_Exercise description:_ First find the line with "## Websites" in the entries below, then set down exactly every line through the line with "- [42. Trapping", that line included.

+ + + + +

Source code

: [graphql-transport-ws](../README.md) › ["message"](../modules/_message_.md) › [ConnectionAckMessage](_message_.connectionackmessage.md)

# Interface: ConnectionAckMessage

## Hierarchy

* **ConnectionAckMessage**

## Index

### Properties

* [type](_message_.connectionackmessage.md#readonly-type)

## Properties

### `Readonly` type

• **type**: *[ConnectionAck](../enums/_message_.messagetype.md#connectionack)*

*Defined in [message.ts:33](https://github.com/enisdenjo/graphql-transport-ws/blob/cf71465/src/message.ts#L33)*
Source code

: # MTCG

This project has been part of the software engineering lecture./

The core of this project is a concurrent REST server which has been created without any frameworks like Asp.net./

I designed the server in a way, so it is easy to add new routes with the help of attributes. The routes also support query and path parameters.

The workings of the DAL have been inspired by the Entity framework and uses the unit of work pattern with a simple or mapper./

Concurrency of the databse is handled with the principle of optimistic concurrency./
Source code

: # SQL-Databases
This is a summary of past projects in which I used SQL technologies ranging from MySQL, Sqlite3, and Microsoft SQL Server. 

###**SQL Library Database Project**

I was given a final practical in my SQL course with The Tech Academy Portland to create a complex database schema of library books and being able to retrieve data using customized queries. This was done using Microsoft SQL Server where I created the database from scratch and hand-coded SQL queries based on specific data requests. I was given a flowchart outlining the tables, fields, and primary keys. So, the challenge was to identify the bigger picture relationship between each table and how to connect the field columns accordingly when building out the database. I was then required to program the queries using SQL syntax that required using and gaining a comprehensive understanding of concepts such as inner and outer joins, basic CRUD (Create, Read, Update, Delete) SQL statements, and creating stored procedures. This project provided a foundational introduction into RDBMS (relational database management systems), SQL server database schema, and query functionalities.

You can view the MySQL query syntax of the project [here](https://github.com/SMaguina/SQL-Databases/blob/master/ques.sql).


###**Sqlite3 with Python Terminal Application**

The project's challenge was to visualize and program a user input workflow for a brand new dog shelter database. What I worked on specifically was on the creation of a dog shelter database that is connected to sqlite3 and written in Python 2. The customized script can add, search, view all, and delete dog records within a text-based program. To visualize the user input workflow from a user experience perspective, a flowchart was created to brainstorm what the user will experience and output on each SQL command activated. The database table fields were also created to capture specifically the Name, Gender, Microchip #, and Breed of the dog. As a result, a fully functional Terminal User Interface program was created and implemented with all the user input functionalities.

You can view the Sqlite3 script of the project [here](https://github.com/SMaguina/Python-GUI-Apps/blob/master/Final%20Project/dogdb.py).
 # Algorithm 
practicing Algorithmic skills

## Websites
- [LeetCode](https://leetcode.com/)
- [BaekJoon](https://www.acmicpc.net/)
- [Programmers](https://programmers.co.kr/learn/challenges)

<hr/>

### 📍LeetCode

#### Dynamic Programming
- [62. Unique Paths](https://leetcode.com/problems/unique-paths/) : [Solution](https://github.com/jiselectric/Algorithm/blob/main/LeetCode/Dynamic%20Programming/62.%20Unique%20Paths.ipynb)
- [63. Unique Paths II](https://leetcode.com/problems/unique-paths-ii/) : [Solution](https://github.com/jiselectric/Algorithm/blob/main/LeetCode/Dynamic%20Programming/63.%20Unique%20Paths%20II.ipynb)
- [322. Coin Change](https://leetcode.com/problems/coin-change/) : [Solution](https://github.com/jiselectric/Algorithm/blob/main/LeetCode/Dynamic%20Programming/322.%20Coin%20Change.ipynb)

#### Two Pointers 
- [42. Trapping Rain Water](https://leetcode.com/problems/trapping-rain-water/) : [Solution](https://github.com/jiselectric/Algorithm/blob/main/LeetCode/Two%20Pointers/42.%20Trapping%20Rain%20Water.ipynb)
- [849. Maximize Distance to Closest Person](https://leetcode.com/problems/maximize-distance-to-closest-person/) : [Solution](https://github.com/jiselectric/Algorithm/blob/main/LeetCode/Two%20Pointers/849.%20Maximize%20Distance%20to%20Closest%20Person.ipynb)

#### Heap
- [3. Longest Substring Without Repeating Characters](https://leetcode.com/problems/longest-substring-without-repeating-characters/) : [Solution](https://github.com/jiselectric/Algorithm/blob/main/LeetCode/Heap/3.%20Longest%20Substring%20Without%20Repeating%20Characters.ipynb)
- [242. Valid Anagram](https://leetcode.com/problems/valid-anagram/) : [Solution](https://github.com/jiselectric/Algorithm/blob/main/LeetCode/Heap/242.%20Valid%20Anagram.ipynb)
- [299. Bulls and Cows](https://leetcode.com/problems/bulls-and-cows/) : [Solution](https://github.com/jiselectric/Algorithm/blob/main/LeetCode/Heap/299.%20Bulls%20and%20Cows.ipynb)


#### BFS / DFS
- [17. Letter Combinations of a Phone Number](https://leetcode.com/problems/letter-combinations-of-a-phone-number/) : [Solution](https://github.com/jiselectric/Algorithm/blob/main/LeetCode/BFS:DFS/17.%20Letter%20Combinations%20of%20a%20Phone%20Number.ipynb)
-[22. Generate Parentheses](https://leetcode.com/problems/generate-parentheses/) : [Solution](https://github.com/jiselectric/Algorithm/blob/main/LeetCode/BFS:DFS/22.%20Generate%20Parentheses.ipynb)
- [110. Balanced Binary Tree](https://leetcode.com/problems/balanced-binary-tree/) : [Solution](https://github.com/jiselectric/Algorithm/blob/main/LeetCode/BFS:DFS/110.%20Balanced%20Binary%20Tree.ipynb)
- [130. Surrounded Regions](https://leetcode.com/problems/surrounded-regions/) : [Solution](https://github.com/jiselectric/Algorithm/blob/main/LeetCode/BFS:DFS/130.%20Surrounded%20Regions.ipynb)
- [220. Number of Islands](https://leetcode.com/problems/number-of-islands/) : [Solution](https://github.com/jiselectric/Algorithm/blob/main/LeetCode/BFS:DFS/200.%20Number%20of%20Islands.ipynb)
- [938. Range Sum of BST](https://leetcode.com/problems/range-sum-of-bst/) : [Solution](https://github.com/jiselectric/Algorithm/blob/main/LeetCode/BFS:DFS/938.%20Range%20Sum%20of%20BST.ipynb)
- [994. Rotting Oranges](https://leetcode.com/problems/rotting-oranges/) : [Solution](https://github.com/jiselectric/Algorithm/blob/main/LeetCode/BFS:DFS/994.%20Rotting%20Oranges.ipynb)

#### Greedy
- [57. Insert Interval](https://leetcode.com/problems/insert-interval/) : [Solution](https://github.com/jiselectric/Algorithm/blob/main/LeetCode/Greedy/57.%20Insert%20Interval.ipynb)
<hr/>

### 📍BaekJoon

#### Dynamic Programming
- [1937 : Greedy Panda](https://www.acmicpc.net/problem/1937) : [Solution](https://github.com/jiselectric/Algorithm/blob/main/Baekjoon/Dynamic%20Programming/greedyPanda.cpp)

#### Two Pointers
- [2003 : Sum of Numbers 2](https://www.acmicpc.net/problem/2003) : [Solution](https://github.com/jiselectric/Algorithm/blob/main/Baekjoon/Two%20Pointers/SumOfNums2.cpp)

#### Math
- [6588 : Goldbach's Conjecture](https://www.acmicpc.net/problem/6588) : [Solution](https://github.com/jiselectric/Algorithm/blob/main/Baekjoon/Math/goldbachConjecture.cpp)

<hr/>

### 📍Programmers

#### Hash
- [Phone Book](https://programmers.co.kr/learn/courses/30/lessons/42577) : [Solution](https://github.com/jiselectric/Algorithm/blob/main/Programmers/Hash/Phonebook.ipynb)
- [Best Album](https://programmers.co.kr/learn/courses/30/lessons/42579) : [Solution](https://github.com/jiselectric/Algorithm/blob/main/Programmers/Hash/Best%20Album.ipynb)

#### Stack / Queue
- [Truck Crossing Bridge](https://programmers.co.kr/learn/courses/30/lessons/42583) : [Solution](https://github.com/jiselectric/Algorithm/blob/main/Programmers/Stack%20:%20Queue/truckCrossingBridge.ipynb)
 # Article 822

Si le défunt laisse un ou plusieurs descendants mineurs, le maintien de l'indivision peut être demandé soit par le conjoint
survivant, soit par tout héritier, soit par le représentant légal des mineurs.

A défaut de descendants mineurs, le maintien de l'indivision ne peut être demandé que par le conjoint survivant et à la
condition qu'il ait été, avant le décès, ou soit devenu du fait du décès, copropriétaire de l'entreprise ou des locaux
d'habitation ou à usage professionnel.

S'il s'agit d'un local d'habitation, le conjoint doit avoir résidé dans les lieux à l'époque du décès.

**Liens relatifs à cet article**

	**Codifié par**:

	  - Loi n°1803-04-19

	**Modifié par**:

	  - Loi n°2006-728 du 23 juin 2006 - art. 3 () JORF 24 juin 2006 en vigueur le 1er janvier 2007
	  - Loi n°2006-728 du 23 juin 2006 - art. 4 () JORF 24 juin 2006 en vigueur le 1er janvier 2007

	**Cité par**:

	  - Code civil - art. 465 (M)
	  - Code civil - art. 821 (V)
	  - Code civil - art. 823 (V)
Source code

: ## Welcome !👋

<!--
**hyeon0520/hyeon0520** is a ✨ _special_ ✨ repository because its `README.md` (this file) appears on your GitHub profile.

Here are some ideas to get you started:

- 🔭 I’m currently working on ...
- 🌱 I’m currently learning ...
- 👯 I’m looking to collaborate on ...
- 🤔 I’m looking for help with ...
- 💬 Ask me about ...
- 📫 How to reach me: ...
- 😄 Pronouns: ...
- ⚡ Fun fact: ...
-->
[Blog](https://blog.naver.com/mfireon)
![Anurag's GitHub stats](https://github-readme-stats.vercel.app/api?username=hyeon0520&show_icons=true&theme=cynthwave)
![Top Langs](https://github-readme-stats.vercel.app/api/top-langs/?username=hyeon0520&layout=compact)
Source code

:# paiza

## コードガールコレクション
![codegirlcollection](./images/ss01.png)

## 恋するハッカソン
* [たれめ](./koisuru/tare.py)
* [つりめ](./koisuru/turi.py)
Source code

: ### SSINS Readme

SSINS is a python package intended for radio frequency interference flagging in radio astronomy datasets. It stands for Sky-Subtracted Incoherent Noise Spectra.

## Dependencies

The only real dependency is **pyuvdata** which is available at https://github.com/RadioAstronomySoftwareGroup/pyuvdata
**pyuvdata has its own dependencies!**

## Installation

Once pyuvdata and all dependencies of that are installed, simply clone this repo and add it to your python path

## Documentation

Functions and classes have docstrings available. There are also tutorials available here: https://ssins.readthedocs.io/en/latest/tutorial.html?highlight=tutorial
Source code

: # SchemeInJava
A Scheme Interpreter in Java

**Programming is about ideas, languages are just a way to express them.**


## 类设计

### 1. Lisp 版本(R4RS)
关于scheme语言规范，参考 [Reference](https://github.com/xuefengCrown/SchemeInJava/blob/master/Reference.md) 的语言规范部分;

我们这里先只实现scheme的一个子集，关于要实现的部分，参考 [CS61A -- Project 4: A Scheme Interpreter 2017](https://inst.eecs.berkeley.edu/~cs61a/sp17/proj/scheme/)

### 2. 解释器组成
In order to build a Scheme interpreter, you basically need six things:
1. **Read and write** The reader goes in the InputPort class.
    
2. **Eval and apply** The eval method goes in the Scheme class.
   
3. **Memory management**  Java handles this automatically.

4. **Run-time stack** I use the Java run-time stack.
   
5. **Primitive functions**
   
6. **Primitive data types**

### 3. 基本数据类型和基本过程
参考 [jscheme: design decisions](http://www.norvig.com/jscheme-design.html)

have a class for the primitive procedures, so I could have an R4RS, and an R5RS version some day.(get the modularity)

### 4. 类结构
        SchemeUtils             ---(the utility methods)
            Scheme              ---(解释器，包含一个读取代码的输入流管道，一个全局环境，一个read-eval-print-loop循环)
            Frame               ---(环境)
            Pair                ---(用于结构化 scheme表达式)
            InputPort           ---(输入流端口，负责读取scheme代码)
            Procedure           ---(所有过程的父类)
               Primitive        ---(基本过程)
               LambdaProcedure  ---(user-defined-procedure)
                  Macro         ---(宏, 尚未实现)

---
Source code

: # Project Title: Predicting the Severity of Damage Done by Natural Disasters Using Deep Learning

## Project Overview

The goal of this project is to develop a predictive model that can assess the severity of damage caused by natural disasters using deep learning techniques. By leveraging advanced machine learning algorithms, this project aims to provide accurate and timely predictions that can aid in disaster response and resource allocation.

+ + + + +

_Solved exercise:_
## Websites
- [LeetCode](https://leetcode.com/)
- [BaekJoon](https://www.acmicpc.net/)
- [Programmers](https://programmers.co.kr/learn/challenges)

<hr/>

### 📍LeetCode

#### Dynamic Programming
- [62. Unique Paths](https://leetcode.com/problems/unique-paths/) : [Solution](https://github.com/jiselectric/Algorithm/blob/main/LeetCode/Dynamic%20Programming/62.%20Unique%20Paths.ipynb)
- [63. Unique Paths II](https://leetcode.com/problems/unique-paths-ii/) : [Solution](https://github.com/jiselectric/Algorithm/blob/main/LeetCode/Dynamic%20Programming/63.%20Unique%20Paths%20II.ipynb)
- [322. Coin Change](https://leetcode.com/problems/coin-change/) : [Solution](https://github.com/jiselectric/Algorithm/blob/main/LeetCode/Dynamic%20Programming/322.%20Coin%20Change.ipynb)

#### Two Pointers 
- [42. Trapping Rain Water](https://leetcode.com/problems/trapping-rain-water/) : [Solution](https://github.com/jiselectric/Algorithm/blob/main/LeetCode/Two%20Pointers/42.%20Trapping%20Rain%20Water.ipynb)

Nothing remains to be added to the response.